12. Auto-bootstrap the CodeGraph index per clone

Date: 2026-06-25

Status

Accepted

Builds on 2. Use sentinel file and argument-shape heuristic for CodeGraph nudge hook.

Context

CodeGraph gives agents code intelligence over an index of the repo. That index is a SQLite database (.codegraph/codegraph.db) derived from source and machine-local.codegraph/.gitignore excludes *.db, so it is never committed. A team that adopts CodeGraph therefore faces a sharing problem: how does every teammate's clone get a working index without each developer remembering to run codegraph init by hand?

Two things need to travel with the repo for CodeGraph to "just work" on a fresh clone:

  1. The opt-in signal — the committed .codegraph/ directory (its .gitignore). This is the same sentinel codegraph-nudge.sh already keys off; a repo that never adopted CodeGraph has no .codegraph/, so any automation must stay a no-op there and never index a project the maintainer did not bless.
  2. A way to (re)build the local .db on first use, and to keep it fresh after that.
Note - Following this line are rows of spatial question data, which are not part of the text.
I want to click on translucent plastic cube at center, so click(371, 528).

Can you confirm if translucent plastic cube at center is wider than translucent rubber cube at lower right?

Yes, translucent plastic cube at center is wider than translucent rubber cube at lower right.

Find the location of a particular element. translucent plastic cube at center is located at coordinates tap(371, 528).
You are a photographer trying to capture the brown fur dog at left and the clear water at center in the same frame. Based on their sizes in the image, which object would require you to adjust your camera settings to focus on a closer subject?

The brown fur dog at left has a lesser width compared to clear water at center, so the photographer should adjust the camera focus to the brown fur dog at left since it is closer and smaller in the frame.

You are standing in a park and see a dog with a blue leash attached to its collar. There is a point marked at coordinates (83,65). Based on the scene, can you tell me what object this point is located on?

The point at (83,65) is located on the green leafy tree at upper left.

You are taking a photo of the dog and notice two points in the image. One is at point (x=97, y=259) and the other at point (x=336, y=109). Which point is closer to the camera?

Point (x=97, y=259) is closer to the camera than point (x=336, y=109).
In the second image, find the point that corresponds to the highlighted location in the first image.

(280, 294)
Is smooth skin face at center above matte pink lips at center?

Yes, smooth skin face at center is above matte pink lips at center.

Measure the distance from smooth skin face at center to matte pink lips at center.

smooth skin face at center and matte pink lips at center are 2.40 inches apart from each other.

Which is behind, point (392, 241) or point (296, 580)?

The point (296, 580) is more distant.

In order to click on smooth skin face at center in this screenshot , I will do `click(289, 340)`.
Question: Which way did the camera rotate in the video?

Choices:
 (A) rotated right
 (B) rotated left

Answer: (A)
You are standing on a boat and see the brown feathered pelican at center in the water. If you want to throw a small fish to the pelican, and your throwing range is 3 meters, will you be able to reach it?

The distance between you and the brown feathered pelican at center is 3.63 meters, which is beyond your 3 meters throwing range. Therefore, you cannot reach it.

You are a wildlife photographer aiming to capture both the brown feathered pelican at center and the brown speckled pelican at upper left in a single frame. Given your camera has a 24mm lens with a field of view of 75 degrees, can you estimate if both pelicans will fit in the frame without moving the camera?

The freshness half is already handled when an MCP server is registered: codegraph serve --mcp runs a file-watcher and does a connect-time catch-up. So the missing piece is the initial build on a clone that has the opt-in signal but no local .db yet.

Open questions:

  • Where to trigger the initial build. A SessionStart hook can see the cloned repo before any work begins. The alternative — relying on the developer to run codegraph init — is exactly the manual step we want to remove.
  • Blocking vs detached build. Indexing a large repo takes many seconds; blocking SessionStart on it would stall every session start.
  • Missing binary. A teammate may not have codegraph installed.

Decision

Add hooks/codegraph-bootstrap.sh, a SessionStart hook (registered in settings.json) that, with CWD = the session's project dir:

  • no .codegraph/ → exit 0 (repo has not adopted CodeGraph — never index it);
  • .codegraph/ + local .db present → exit 0 (the MCP watcher keeps it current);
  • .codegraph/ + .db missing + binary present → build the index in the background (setsid, falling back to nohup) so SessionStart never blocks, printing a one-line notice; codegraph's own lock file makes a concurrent init fail harmlessly, so no extra spawn guard is needed;
  • .codegraph/ + .db missing + binary absent → print a one-line install nudge and exit 0.

Fail-open throughout: malformed input or any error exits 0 — a bootstrap hook must never block a session. Test seams (CODEGRAPH_BIN, CODEGRAPH_DB_FILE, CODEGRAPH_BOOTSTRAP_SYNC) let the bats suite drive the foreground path against a fake binary.

Complementarily, /init-dev-team (and init-dev-team-linux.sh) — after a successful codegraph init — writes a project-root .mcp.json registering codegraph serve --mcp (deep-merged so existing servers are preserved) and tells the user to commit it alongside .codegraph/.gitignore. Committing those two artifacts is what lets every later clone bootstrap automatically. The tools never git add/commit on the user's behalf.

Consequences

  • Adopting CodeGraph becomes a commit-two-files action (.codegraph/.gitignore + .mcp.json); every clone then self-bootstraps with no per-developer codegraph init.
  • A repo without .codegraph/ is completely unaffected — the hook is a no-op.
  • The first session on a fresh clone runs with a stale/absent index for a few seconds while the background build completes; the notice tells the user to fall back to Read/Grep/Glob until it finishes.
  • Teammates without the binary get an actionable install nudge rather than a silent failure.
  • Behavior is covered by tests/hooks/codegraph_bootstrap.bats, and the settings registration plus the init .mcp.json flow by tests/hooks/codegraph_settings_test.bats and tests/commands/init_dev_team_codegraph_test.bats.